— Task prompt —
Reproduce every line of the material below word for word, keeping the lines in their original order.

[Source data]
+ + + + +

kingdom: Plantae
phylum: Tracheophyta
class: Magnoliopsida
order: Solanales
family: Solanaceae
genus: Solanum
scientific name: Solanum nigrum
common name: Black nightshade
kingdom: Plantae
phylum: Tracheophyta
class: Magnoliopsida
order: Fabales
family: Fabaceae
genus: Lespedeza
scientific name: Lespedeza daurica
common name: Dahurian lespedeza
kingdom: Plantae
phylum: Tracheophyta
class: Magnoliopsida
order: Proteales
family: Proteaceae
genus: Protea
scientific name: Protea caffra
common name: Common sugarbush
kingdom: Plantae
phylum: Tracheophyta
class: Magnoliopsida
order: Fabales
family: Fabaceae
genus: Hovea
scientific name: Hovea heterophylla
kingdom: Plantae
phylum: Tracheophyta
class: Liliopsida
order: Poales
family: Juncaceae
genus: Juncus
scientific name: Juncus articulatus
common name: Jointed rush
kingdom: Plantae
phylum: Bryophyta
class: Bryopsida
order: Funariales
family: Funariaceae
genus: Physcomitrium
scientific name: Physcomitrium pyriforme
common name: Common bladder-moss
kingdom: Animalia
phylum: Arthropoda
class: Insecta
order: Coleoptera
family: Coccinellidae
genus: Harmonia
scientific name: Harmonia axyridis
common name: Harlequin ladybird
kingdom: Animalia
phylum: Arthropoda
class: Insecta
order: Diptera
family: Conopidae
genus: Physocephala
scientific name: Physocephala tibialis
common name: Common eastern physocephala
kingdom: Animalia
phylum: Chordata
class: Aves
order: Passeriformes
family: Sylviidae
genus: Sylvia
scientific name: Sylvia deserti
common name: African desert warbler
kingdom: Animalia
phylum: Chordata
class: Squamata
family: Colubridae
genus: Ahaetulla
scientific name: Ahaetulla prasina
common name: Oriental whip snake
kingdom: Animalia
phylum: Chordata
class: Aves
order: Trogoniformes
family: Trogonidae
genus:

+ + + + +

— Solution to the problem —
kingdom: Plantae
phylum: Tracheophyta
class: Magnoliopsida
order: Solanales
family: Solanaceae
genus: Solanum
scientific name: Solanum nigrum
common name: Black nightshade
kingdom: Plantae
phylum: Tracheophyta
class: Magnoliopsida
order: Fabales
family: Fabaceae
genus: Lespedeza
scientific name: Lespedeza daurica
common name: Dahurian lespedeza
kingdom: Plantae
phylum: Tracheophyta
class: Magnoliopsida
order: Proteales
family: Proteaceae
genus: Protea
scientific name: Protea caffra
common name: Common sugarbush
kingdom: Plantae
phylum: Tracheophyta
class: Magnoliopsida
order: Fabales
family: Fabaceae
genus: Hovea
scientific name: Hovea heterophylla
kingdom: Plantae
phylum: Tracheophyta
class: Liliopsida
order: Poales
family: Juncaceae
genus: Juncus
scientific name: Juncus articulatus
common name: Jointed rush
kingdom: Plantae
phylum: Bryophyta
class: Bryopsida
order: Funariales
family: Funariaceae
genus: Physcomitrium
scientific name: Physcomitrium pyriforme
common name: Common bladder-moss
kingdom: Animalia
phylum: Arthropoda
class: Insecta
order: Coleoptera
family: Coccinellidae
genus: Harmonia
scientific name: Harmonia axyridis
common name: Harlequin ladybird
kingdom: Animalia
phylum: Arthropoda
class: Insecta
order: Diptera
family: Conopidae
genus: Physocephala
scientific name: Physocephala tibialis
common name: Common eastern physocephala
kingdom: Animalia
phylum: Chordata
class: Aves
order: Passeriformes
family: Sylviidae
genus: Sylvia
scientific name: Sylvia deserti
common name: African desert warbler
kingdom: Animalia
phylum: Chordata
class: Squamata
family: Colubridae
genus: Ahaetulla
scientific name: Ahaetulla prasina
common name: Oriental whip snake
kingdom: Animalia
phylum: Chordata
class: Aves
order: Trogoniformes
family: Trogonidae
genus:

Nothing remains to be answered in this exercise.